December 17, 2020 Practice Points

Burden Shifting in Process Patent Cases

When defendants don’t comply with discovery, a rarely invoked exception to the burden of proof on infringement can be a potent weapon.

By Lisa Phillips and Matthew Benner

One of the first rules of patent litigation is that the patentee has the burden of proving infringement. Except that’s not always true. For over three decades, 35 U.S.C. § 295 has allowed a process patentee to reverse the burden—an exception the Federal Circuit has characterized as a “potent weapon to use against a non-cooperative defendant.” Nutrinova Nutrition Specialties & Food Ingredients GmbH v. Int’l Trade Comm’n, 224 F.3d 1356, 1360 (Fed. Cir. 2000).

But this potent weapon is rarely wielded. One reason is because section 295’s requirements aren’t easily established. First, the district court must find a “substantial likelihood” that an accused product was made by a patented process. 35 U.S.C. § 295(1). Second, the court must find that the patentee “made a reasonable effort to determine the process actually used” to make the product “and was unable to [do] so.” 35 U.S.C. § 295(2). If the patentee establishes both conditions, the burden shifts to the alleged infringer to disprove infringement. 35 U.S.C. § 295; Nutrinova, 224 F.3d at 1359.

Because only a handful of cases have applied section 295, litigants have turned to the legislative history to help understand the statute’s requirements. See, e.g., Aventis Pharm., Inc. v. Barr Labs., Inc., 411 F. Supp. 2d 490, 510 (D.N.J. 2006). Fortunately, Congress provided some helpful guidance. For instance, the Senate Committee on the Judiciary explained that a patentee must establish “substantial likelihood” using the available evidence, such as chemical traces, physical marks, or sale prices that rule out more expensive production methods. S. REP. 100-83. And to show a “reasonable effort,” a patentee must use the available discovery procedures, including seeking information from manufacturers outside of the United States.
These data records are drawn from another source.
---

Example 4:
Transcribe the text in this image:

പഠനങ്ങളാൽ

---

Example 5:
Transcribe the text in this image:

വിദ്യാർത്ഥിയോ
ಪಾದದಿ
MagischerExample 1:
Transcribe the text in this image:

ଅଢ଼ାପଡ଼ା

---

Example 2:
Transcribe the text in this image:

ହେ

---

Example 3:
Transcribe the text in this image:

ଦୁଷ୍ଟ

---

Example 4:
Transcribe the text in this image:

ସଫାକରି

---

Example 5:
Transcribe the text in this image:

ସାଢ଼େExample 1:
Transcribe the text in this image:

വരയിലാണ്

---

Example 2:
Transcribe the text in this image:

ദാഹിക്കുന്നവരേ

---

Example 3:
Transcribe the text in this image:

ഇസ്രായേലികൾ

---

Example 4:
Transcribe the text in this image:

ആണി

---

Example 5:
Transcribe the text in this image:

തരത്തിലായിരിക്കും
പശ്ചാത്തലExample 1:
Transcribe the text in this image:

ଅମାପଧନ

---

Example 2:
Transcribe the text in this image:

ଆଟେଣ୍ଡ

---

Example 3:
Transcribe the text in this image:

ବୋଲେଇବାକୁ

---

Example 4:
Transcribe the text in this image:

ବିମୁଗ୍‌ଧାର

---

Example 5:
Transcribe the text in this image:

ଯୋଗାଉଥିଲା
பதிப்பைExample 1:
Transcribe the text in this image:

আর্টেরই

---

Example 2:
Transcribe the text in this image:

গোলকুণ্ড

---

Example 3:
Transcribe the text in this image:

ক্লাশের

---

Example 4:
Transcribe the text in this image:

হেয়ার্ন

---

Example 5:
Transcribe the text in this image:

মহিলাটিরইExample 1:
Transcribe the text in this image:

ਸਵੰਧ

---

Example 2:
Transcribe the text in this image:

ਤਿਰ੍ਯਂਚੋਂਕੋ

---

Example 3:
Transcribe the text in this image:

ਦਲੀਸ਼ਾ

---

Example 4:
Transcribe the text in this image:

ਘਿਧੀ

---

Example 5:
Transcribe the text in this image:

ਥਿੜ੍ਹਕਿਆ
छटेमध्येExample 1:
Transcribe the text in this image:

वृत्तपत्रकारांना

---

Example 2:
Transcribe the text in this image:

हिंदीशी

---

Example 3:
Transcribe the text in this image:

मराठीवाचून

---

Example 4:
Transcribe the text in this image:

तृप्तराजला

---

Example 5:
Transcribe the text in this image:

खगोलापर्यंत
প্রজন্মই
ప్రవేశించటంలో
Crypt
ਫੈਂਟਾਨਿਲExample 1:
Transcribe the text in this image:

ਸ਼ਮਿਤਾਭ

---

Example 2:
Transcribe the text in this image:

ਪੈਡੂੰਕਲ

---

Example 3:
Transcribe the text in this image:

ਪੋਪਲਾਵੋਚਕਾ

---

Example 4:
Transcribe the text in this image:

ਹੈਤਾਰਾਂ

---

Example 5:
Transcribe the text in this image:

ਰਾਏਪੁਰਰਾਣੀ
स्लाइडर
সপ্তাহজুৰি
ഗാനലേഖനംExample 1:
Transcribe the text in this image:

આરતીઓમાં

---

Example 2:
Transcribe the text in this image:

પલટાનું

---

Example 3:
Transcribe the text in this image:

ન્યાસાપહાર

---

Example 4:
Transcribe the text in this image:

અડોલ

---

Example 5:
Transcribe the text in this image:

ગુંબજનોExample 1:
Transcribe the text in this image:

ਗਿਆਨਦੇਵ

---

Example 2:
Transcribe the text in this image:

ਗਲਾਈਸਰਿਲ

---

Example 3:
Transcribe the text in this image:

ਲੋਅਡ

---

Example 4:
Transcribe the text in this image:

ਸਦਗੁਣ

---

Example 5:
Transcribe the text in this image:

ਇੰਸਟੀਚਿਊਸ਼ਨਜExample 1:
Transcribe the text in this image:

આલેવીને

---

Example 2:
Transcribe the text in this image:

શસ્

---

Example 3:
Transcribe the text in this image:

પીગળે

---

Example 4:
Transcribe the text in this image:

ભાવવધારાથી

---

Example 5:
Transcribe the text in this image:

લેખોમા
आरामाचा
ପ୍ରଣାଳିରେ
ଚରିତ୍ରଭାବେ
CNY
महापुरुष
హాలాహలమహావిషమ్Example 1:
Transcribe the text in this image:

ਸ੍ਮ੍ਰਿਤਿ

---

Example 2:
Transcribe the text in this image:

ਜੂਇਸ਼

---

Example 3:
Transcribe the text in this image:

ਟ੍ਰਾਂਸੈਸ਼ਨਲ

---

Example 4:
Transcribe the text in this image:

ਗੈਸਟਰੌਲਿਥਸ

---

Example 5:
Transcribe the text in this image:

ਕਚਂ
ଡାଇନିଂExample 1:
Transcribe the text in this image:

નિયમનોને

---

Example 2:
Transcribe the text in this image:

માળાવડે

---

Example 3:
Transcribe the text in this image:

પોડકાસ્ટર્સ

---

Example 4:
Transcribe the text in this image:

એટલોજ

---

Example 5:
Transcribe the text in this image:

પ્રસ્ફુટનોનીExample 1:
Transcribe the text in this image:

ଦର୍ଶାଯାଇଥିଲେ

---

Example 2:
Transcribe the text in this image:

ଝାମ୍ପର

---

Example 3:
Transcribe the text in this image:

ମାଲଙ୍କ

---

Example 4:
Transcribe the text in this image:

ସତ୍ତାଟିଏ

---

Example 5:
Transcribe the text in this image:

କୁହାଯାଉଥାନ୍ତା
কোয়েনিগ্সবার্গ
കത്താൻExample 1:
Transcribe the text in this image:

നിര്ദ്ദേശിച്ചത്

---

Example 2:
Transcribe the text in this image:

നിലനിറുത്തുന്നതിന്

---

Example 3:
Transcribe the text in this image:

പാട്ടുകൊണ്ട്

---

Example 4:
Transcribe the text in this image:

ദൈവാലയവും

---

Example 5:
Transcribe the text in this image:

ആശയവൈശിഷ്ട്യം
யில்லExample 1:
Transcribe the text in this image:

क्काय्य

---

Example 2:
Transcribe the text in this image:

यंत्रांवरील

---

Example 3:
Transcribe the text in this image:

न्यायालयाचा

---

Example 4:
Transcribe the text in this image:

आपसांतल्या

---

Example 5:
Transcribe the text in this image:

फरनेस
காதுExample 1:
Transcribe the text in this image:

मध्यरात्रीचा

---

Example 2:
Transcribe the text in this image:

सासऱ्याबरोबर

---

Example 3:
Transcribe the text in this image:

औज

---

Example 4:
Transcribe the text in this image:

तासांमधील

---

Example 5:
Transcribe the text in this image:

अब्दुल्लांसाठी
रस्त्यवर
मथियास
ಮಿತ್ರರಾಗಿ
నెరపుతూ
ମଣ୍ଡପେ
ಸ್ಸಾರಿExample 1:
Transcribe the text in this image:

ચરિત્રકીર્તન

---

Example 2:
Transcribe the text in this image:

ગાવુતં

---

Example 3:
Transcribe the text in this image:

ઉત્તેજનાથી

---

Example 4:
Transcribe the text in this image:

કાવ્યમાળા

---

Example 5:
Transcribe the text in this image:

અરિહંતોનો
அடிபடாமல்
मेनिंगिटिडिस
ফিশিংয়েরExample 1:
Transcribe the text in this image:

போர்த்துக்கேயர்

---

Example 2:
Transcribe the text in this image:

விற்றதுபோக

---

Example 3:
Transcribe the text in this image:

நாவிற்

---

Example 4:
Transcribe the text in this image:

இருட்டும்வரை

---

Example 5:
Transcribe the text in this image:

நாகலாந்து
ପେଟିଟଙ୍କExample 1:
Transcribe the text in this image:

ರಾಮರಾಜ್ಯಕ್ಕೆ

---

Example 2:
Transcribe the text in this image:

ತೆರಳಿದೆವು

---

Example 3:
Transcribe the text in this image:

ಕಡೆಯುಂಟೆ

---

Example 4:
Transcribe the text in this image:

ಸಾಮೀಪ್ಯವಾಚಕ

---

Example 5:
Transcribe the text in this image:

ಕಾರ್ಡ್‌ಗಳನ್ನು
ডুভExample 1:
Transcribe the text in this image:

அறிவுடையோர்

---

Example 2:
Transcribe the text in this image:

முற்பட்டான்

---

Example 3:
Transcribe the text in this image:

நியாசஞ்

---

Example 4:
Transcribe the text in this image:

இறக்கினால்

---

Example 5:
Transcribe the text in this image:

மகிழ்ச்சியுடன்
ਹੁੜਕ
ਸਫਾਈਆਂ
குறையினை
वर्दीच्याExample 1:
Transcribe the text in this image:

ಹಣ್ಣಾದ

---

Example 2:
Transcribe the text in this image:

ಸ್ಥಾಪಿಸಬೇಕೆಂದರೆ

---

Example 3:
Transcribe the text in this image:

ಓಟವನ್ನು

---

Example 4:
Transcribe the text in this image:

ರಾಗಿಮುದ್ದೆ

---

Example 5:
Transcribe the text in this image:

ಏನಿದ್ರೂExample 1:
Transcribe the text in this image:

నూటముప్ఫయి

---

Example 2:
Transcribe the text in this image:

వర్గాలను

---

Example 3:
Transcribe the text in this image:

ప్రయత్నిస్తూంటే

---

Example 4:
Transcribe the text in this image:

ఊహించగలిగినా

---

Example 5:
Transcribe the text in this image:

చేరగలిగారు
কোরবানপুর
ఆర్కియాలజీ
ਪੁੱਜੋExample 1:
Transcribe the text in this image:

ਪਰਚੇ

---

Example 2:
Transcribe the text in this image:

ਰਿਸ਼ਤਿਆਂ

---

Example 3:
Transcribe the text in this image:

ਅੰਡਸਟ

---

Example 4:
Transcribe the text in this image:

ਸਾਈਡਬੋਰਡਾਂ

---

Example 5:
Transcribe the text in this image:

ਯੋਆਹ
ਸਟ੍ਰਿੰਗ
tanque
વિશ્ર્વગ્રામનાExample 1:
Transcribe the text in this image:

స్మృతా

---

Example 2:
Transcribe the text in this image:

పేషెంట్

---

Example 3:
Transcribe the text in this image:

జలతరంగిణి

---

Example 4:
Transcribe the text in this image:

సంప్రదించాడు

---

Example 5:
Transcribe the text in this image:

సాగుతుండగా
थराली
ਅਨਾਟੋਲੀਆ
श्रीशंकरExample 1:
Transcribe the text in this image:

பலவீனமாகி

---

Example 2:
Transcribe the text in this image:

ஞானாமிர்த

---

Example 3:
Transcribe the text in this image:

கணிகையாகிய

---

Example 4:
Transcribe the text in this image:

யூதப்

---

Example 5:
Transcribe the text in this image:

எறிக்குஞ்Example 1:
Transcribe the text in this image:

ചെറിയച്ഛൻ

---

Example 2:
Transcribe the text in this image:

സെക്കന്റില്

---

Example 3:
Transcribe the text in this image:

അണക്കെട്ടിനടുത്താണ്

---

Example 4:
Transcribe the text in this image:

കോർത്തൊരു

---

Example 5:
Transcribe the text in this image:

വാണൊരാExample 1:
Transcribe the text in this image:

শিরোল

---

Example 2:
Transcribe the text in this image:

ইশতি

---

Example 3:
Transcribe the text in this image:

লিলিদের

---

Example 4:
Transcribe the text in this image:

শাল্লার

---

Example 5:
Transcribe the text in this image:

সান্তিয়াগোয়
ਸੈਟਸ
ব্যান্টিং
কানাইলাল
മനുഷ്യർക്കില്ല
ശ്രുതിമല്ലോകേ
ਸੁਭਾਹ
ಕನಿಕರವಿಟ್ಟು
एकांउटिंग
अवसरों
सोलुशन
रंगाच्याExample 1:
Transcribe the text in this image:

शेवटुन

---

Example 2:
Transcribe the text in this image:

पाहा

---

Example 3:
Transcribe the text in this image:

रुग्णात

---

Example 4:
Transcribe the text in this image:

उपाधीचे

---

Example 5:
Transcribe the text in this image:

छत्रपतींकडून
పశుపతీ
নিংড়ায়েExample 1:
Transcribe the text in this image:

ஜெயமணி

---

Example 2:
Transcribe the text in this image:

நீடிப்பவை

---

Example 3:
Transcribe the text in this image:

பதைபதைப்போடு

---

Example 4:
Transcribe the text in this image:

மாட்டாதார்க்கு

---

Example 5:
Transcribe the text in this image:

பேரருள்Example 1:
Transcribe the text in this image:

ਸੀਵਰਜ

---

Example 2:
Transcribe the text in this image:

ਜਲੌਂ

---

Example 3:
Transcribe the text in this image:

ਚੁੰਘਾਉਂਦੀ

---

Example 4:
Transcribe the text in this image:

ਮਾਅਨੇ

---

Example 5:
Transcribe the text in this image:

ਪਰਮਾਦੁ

See id. (indicating section 295 “would be inapplicable” if a defendant used the patented process in the United States, where “the discovery provisions of the Federal Rules” and “the equitable powers of Federal courts should be sufficient”); accord H. REP. 100-60 at 16.

Additionally, although Federal Circuit guidance on whether to shift the burden under particular circumstances is limited, a few district court decisions include detailed discussions. For example, several cases illustrate that expert testimony to establish the “substantial likelihood” prong may not be speculative, but it needn’t be uncontradicted either. Compare Aventis, 411 F. Supp. 2d at 511 (finding insufficient expert’s opinion that supplier’s use of patented process was “possible”) with Syngenta Crop Protection, LLC v. Willowood, LLC, No. 1:15-cv-274, 2017 WL 1133378, at *8 (M.D.N.C. Mar. 24, 2017) (finding “substantial likelihood” based on expert opinion that relied on laboratory testing, admissions, and commercial reasonableness, despite supplier’s sworn denials), rev’d in part on other grounds, 944 F.3d 1344 (Fed. Cir. 2019). And for the “reasonable effort” requirement, other cases show that courts evaluate whether the patentee “followed all of the avenues of discovery,” including “written discovery requests, facility inspections, first-hand observation of the process, independent testing of process samples, the use of experts, and depositions of [the defendant’s] officials.” LG Display Co., Ltd. v. AU Optronics Corp., 709 F. Supp. 2d 311, 336 (D. Del. 2010) (quoting, with alteration in original, Kemin Foods, L.C. v. Pigmentos Vegetales Del Centro S.A. de C.V., No. 4:02-cv-40327, Docket Item 201-2 at 32 (S.D. Iowa Aug. 27, 2004)).

Of course, despite the available guidance, the case law on section 295 is likely to leave many questions and circumstances unaddressed for a long time to come. So the statute’s potent but rarely invoked burden-shifting mechanism—which courts have cited in only 47 Westlaw-reported decisions after 32 years on the books—may be fertile ground for new and creative arguments.

Lisa Phillips and Matt Benner are with Fisch Sigler LLP in Washington, D.C.